DOCUMENT PASSAGE below:
If the Company calls the Public Warrants for redemption, management will have the option to require all holders that wish to exercise the Public Warrants to do so on a “cashless basis,” as described in the warrant agreement. The exercise price and number of shares of Class A common stock issuable upon exercise of the warrants may be adjusted in certain circumstances including in the event of a share dividend, or recapitalization, reorganization, merger or consolidation. However, except as described below, the warrants will not be adjusted for the issuance of Class A common stock at a price below its exercise price. Additionally, in no event will the Company be required to net cash settle the warrants. If the Company is unable to complete a Business Combination within the Combination Period and the Company liquidates the funds held in the Trust Account, holders of warrants will not receive any of such funds with respect to their warrants, nor will they receive any distribution from the Company’s assets held outside of the Trust Account with the respect to such warrants. Accordingly, the warrants may expire worthless.

 

15

 

 

99 ACQUISITION GROUP INC.
NOTES TO FINANCIAL STATEMENTS

(Unaudited)
End of DOCUMENT PASSAGE.
GIVEN ENTRIES below:
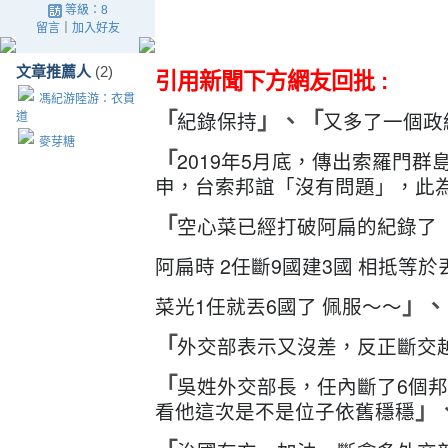
等級：8
留言
｜
加入好友
文章推薦人
(2)
引用新聞下方網友回批 :
馮紀游陸游：衣貫
紀錄保持
又多了一個政績
「
」、
「
道
麥芽糖
2019年5月底，傳出索羅門
「
申，台索邦誼「沒有問題」，此
空心菜已經打破阿扁的紀錄了 
「
阿扁時 2任斷9國建3國 相抵等於
菜光1任就丟6國了 佩服～～
」、
外交部表示又沒差，反正斷交
「
吳姓外交部長，任內斷了6個
「
看他這次是不是位子依舊穩穩
」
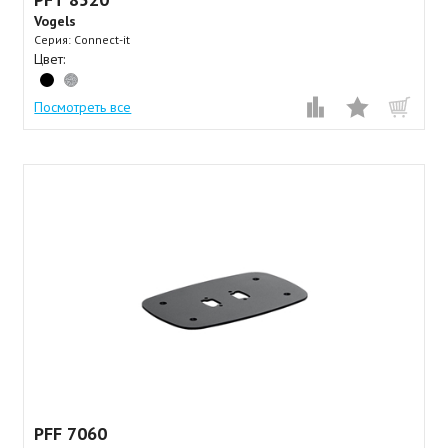
Vogels
Серия: Connect-it
Цвет:
Посмотреть все
PFF 7060⠀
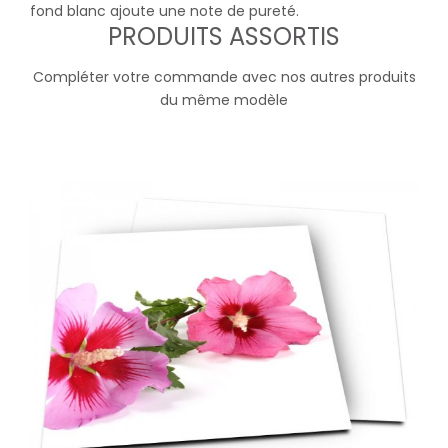
fond blanc ajoute une note de pureté.
PRODUITS ASSORTIS
Compléter votre commande avec nos autres produits
du même modèle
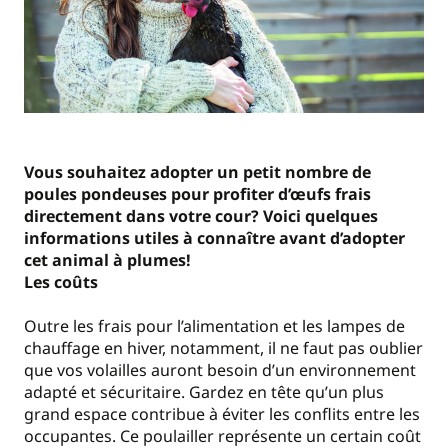
Vous souhaitez adopter un petit nombre de
poules pondeuses pour profiter d’œufs frais
directement dans votre cour? Voici quelques
informations utiles à connaître avant d’adopter
cet animal à plumes!
Les coûts
Outre les frais pour l’alimentation et les lampes de
chauffage en hiver, notamment, il ne faut pas oublier
que vos volailles auront besoin d’un environnement
adapté et sécuritaire. Gardez en tête qu’un plus
grand espace contribue à éviter les conflits entre les
occupantes. Ce poulailler représente un certain coût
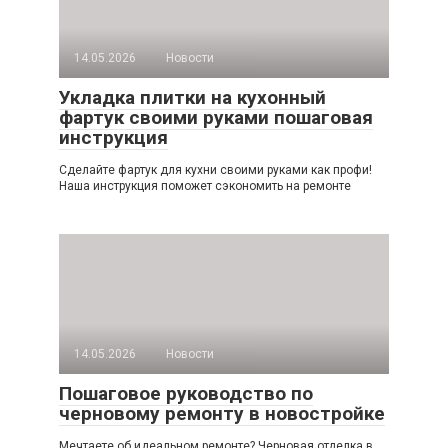
14.05.2026
Новости
Укладка плитки на кухонный
фартук своими руками пошаговая
инструкция
Сделайте фартук для кухни своими руками как профи!
Наша инструкция поможет сэкономить на ремонте
14.05.2026
Новости
Пошаговое руководство по
черновому ремонту в новостройке
Мечтаете об идеальном ремонте? Черновая отделка в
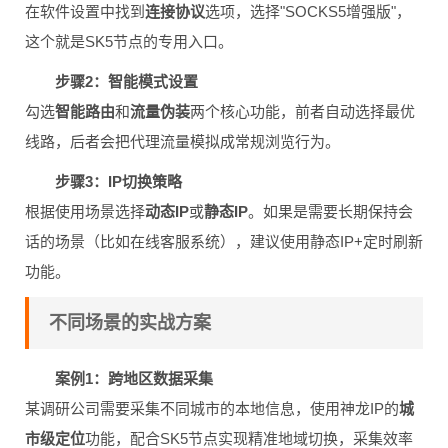
在软件设置中找到
连接协议
选项，选择"SOCKS5增强版"，
这个就是SK5节点的专用入口。
步骤2：智能模式设置
勾选
智能路由
和
流量伪装
两个核心功能，前者自动选择最优
线路，后者会把代理流量模拟成常规浏览行为。
步骤3：IP切换策略
根据使用场景选择
动态IP
或
静态IP
。如果是需要长期保持会
话的场景（比如在线客服系统），建议使用静态IP+定时刷新
功能。
不同场景的实战方案
案例1：跨地区数据采集
某调研公司需要采集不同城市的本地信息，使用神龙IP的
城
市级定位
功能，配合SK5节点实现精准地域切换，采集效率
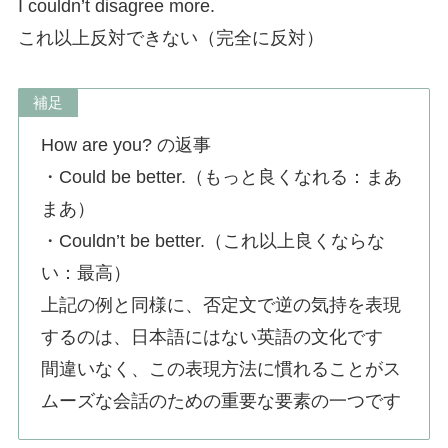
I couldn’t disagree more.
これ以上反対できない（完全に反対）
補足
How are you? の返事
・Could be better.（もっと良くなれる：まあ
まあ）
・Couldn’t be better.（これ以上良くならな
い：最高）
上記の例と同様に、否定文で逆の気持を表現
するのは、日本語にはない英語の文化です
間違いなく、この表現方法に慣れることがス
ムーズな会話のための重要な要素の一つです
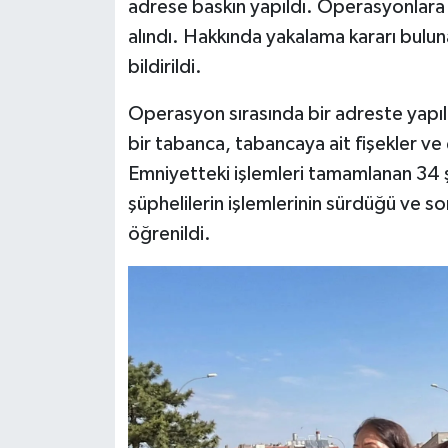
adrese baskın yapıldı. Operasyonlara 5
alındı. Hakkında yakalama kararı bulu
bildirildi.
Operasyon sırasında bir adreste yapıl
bir tabanca, tabancaya ait fişekler ve ç
Emniyetteki işlemleri tamamlanan 34 ş
şüphelilerin işlemlerinin sürdüğü ve s
öğrenildi.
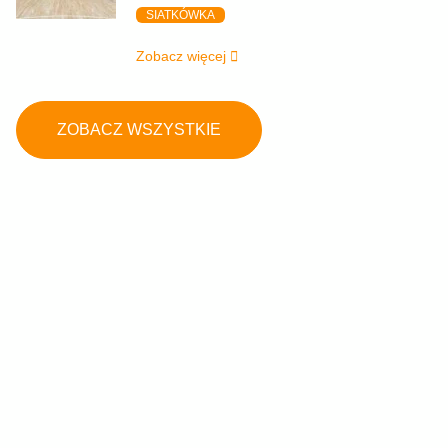
SIATKÓWKA
Zobacz więcej
ZOBACZ WSZYSTKIE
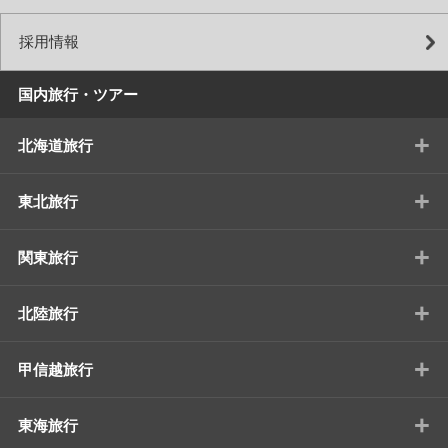
採用情報
国内旅行・ツアー
+
北海道旅行
+
東北旅行
+
関東旅行
+
北陸旅行
+
甲信越旅行
+
東海旅行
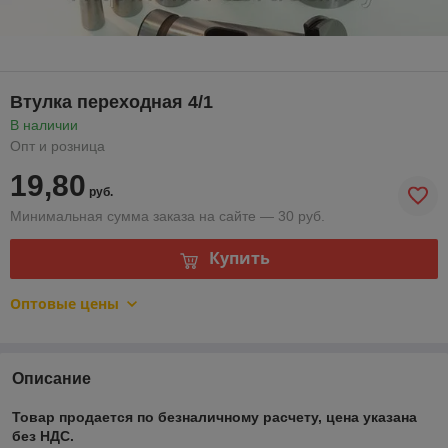
Втулка переходная 4/1
В наличии
Опт и розница
19,80
руб.
Минимальная сумма заказа на сайте — 30 руб.
Купить
Оптовые цены
Описание
Товар продается по безналичному расчету, цена указана
без НДС.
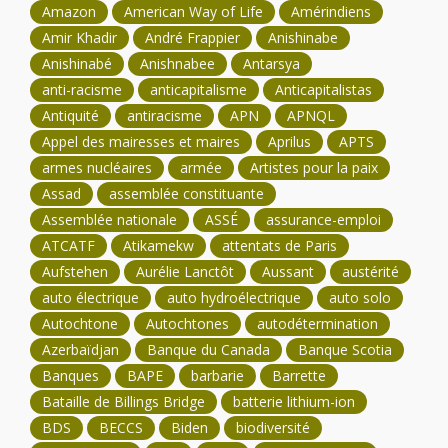
Amazon
American Way of Life
Amérindiens
Amir Khadir
André Frappier
Anishinabe
Anishinabé
Anishnabee
Antarsya
anti-racisme
anticapitalisme
Anticapitalistas
Antiquité
antiracisme
APN
APNQL
Appel des mairesses et maires
Aprilus
APTS
armes nucléaires
armée
Artistes pour la paix
Assad
assemblée constituante
Assemblée nationale
ASSÉ
assurance-emploi
ATCATF
Atikamekw
attentats de Paris
Aufstehen
Aurélie Lanctôt
Aussant
austérité
auto électrique
auto hydroélectrique
auto solo
Autochtone
Autochtones
autodétermination
Azerbaïdjan
Banque du Canada
Banque Scotia
Banques
BAPE
barbarie
Barrette
Bataille de Billings Bridge
batterie lithium-ion
BDS
BECCS
Biden
biodiversité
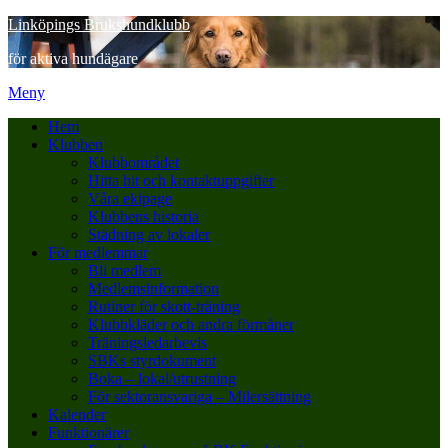
Hoppa
Linköpings Brukshundklubb
till
för aktiva hundägare
innehåll
Meny
Hem
Klubben
Klubbområdet
Hitta hit och kontaktuppgifter
Våra ekipage
Klubbens historia
Städning av lokaler
För medlemmar
Bli medlem
Medlemsinformation
Rutiner för skott-träning
Klubbkläder och andra förmåner
Träningsledarbevis
SBKs styrdokument
Boka – lokal/utrustning
För sektoransvariga – Milersättning
Kalender
Funktionärer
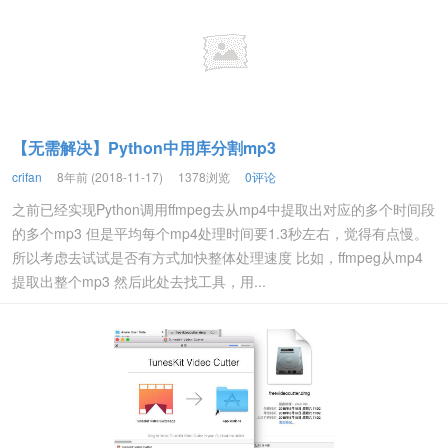
【无需解决】Python中用库分割mp3
crifan
8年前 (2018-11-17)
1378浏览
0评论
之前已经实现Python调用ffmpeg去从mp4中提取出对应的多个时间段
的多个mp3 但是平均每个mp4处理时间要1.3秒左右，觉得有点慢。
所以考虑去试试是否有方式加快整体处理速度 比如，ffmpeg从mp4
提取出整个mp3 然后此处去找工具，用...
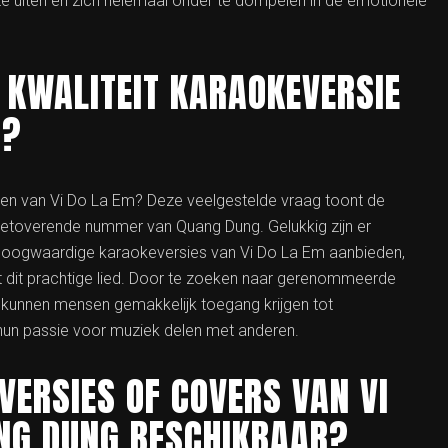
 te uiten en zich helemaal onder te dompelen in de emotionele
 KWALITEIT KARAOKEVERSIE
M?
den van Vi Do La Em? Deze veelgestelde vraag toont de
 betoverende nummer van Quang Dung. Gelukkig zijn er
e hoogwaardige karaokeversies van Vi Do La Em aanbieden,
 dit prachtige lied. Door te zoeken naar gerenommeerde
kunnen mensen gemakkelijk toegang krijgen tot
 hun passie voor muziek delen met anderen.
VERSIES OF COVERS VAN VI
NG DUNG BESCHIKBAAR?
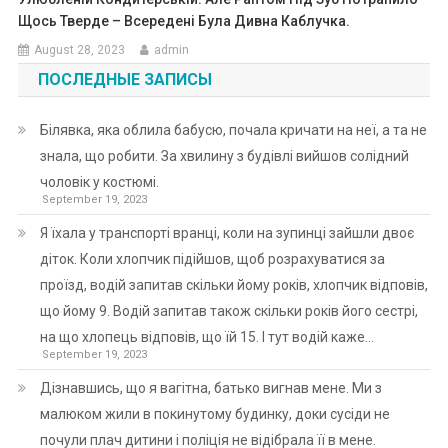
Щось Тверде – Всередені Була Дивна Каблучка.
August 28, 2023
admin
ПОСЛЕДНЫЕ ЗАПИСЫ
Білявка, яка облила бабусю, почала кричати на неї, а та не
знала, що робити. За хвилину з будівлі вийшов солідний
чоловік у костюмі.
September 19, 2023
Я їхала у транспорті вранці, коли на зупинці зайшли двоє
діток. Коли хлопчик підійшов, щоб розрахуватися за
проїзд, водій запитав скільки йому років, хлопчик відповів,
що йому 9. Водій запитав також скільки років його сестрі,
на що хлопець відповів, що їй 15. І тут водій каже…
September 19, 2023
Дізнавшись, що я вагітна, батько вигнав мене. Ми з
малюком жили в покинутому будинку, доки сусіди не
почули плач дитини і поліція не відібрала її в мене.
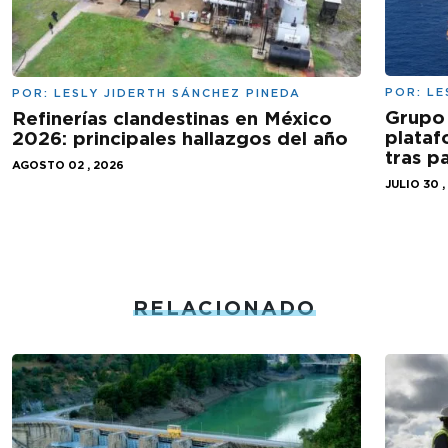
POR:
LE
POR:
LESLY JIDERTH SÁNCHEZ PINEDA
Grupo 
Refinerías clandestinas en México
plataf
2026: principales hallazgos del año
tras 
AGOSTO 02 , 2026
JULIO 30 ,
RELACIONADO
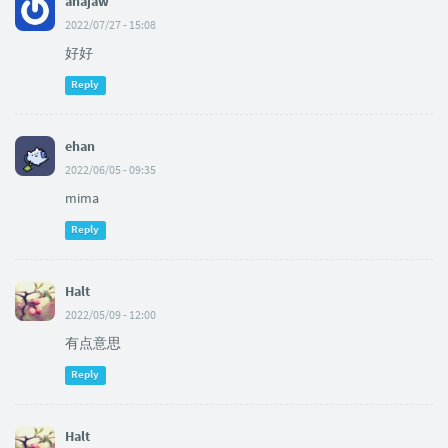
ahajaw
2022/07/27 - 15:08
好好
Reply
ehan
2022/06/05 - 09:35
mima
Reply
Halt
2022/05/09 - 12:00
有点意思
Reply
Halt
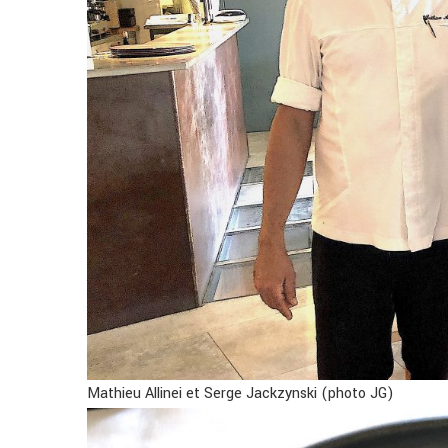
Mathieu Allinei et Serge Jackzynski (photo JG)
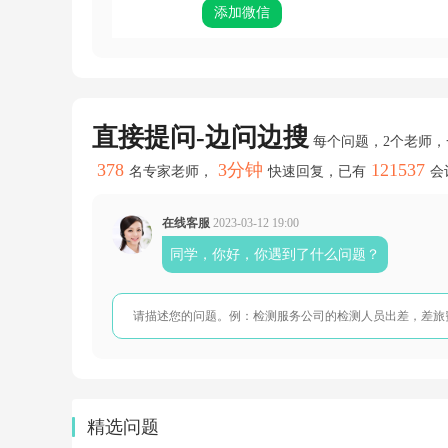
开
添加微信
这
个
灯
具，
这
个
直接提问-边问边搜
项
每个问题，2个老师
目
378
3分钟
121537
吗
名专家老师，
快速回复，已有
会
室
内
装
在线客服
2023-03-12 19:00
修
同学，你好，你遇到了什么问题？
装
饰
属
建
筑
服
务，
销
售
灯
精选问题
具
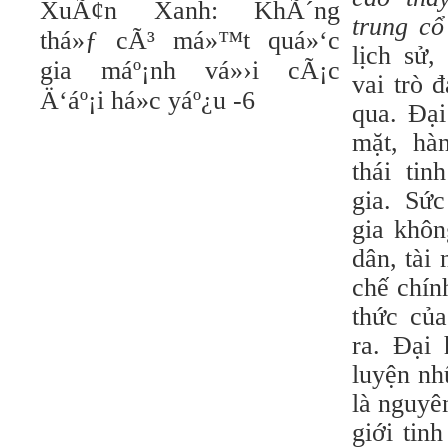
trung cổ
lịch sử, 
vai trò 
qua. Đại
mặt, hà
thái ti
gia. Sứ
gia khôn
dân, tài 
chế chính
thức củ
ra. Đại 
luyện nh
là nguyê
giới tinh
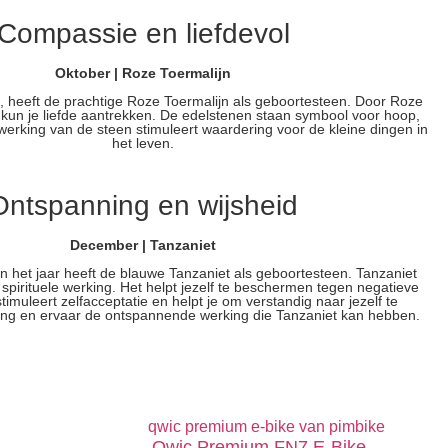
Compassie en liefdevol
Oktober | Roze Toermalijn
is, heeft de prachtige Roze Toermalijn als geboortesteen. Door Roze
kun je liefde aantrekken. De edelstenen staan ​​symbool voor hoop,
De werking van de steen stimuleert waardering voor de kleine dingen in
het leven.
Ontspanning en wijsheid
December | Tanzaniet
 het jaar heeft de blauwe Tanzaniet als geboortesteen. Tanzaniet
 spirituele werking. Het helpt jezelf te beschermen tegen negatieve
timuleert zelfacceptatie en helpt je om verstandig naar jezelf te
ring en ervaar de ontspannende werking die Tanzaniet kan hebben.
Qwic Premium FN7 E-Bike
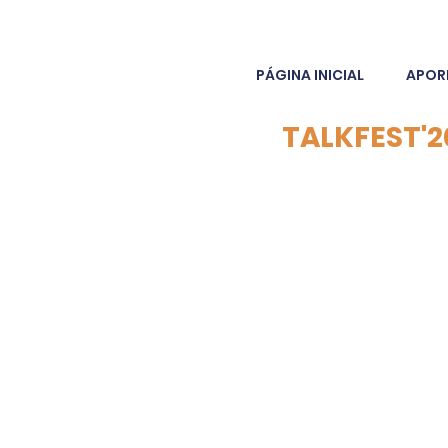
PÁGINA INICIAL
APOR
TALKFEST'2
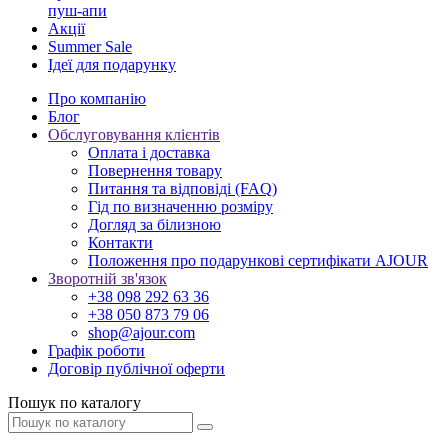
пуш-апи
Акції
Summer Sale
Ідеї для подарунку
Про компанію
Блог
Обслуговування клієнтів
Оплата і доставка
Повернення товару
Питання та відповіді (FAQ)
Гід по визначенню розміру
Догляд за білизною
Контакти
Положення про подарункові сертифікати AJOUR
Зворотній зв'язок
+38 098 292 63 36
+38 050 873 79 06
shop@ajour.com
Графік роботи
Договір публічної оферти
Пошук по каталогу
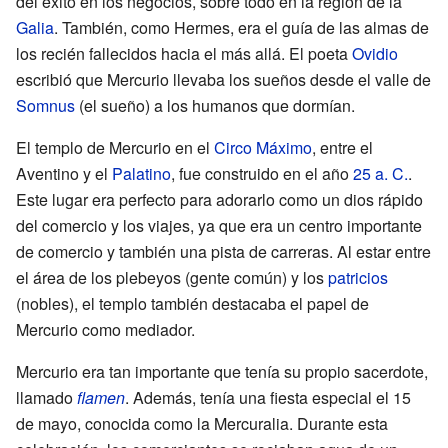
del éxito en los negocios, sobre todo en la región de la
Galia
. También, como Hermes, era el guía de las almas de
los recién fallecidos hacia el más allá. El poeta
Ovidio
escribió que Mercurio llevaba los sueños desde el valle de
Somnus
(el sueño) a los humanos que dormían.
El templo de Mercurio en el
Circo Máximo
, entre el
Aventino y el
Palatino
, fue construido en el año
25 a. C.
.
Este lugar era perfecto para adorarlo como un dios rápido
del comercio y los viajes, ya que era un centro importante
de comercio y también una pista de carreras. Al estar entre
el área de los plebeyos (gente común) y los
patricios
(nobles), el templo también destacaba el papel de
Mercurio como mediador.
Mercurio era tan importante que tenía su propio sacerdote,
llamado
flamen
. Además, tenía una fiesta especial el 15
de mayo, conocida como la Mercuralia. Durante esta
End of GIVEN ENTRIES.
EXERCISE SET
[a] Using only the warrant passage, decide whether each statement agrees with it. For each, answer yes or no and quote the words that decide it: (i) The Company may be required to net cash settle the warrants. (ii) The exercise price of the warrants may be adjusted in the event of a share dividend. (iii) If the Company liquidates the Trust Account after failing to complete a Business Combination, warrant holders receive a share of those funds.
[b] Write the next part of the warrant passage, picking up after its final sentence.
The rows have no role in this work.

EXERCISE RESPONSES
[a]
(i) No: "in no event will the Company be required to net cash settle the warrants."
(ii) Yes: "The exercise price and number of shares of Class A common stock issuable upon exercise of the warrants may be adjusted in certain circumstances including in the event of a share dividend"
(iii) No: "holders of warrants will not receive any of such funds with respect to their warrants"

[b]
The Company will not redeem the warrants unless a registration statement under the Securities Act covering the shares of Class A common stock issuable upon exercise of the warrants is effective and a current prospectus relating to those shares of Class A common stock is available throughout the 30-day redemption period, except if the warrants may be exercised on a cashless basis and such cashless exercise is exempt from registration under the Securities Act.

 

In addition, if (x) the Company issues additional shares of Class A common stock or equity-linked securities for capital raising purposes in connection with the closing of our initial business combination at an issue price or effective issue price of less than $9.20 per share of Class A common stock (with such issue price or effective issue price to be determined in good faith by our board of directors and, in the case of any such issuance to our sponsor or its affiliates, without taking into account any founder shares held by our sponsor or its affiliates, prior to such issuance) (the “Newly Issued Price”), (y) the aggregate gross proceeds from such issuances represent more than 60% of the total equity proceeds, and interest thereon, available for the funding of our initial business combination on the date of the consummation of our initial business combination (net of redemptions), and (z) the volume weighted average reported sale price of our common stock during the 10 trading days ending on the third trading day prior to the day on which we consummate our initial business combination (such price, the “Market Value”) is below $9.20 per share, the exercise price of the warrants will be adjusted (to the nearest cent) to be equal to 115% of the higher of the Market Value and the Newly Issued Price, and the $18.00 per share redemption trigger price described below under “Redemption of warrants” will be adjusted (to the nearest cent) to be equal to 180% of the higher of the Market Value and the Newly Issued Price.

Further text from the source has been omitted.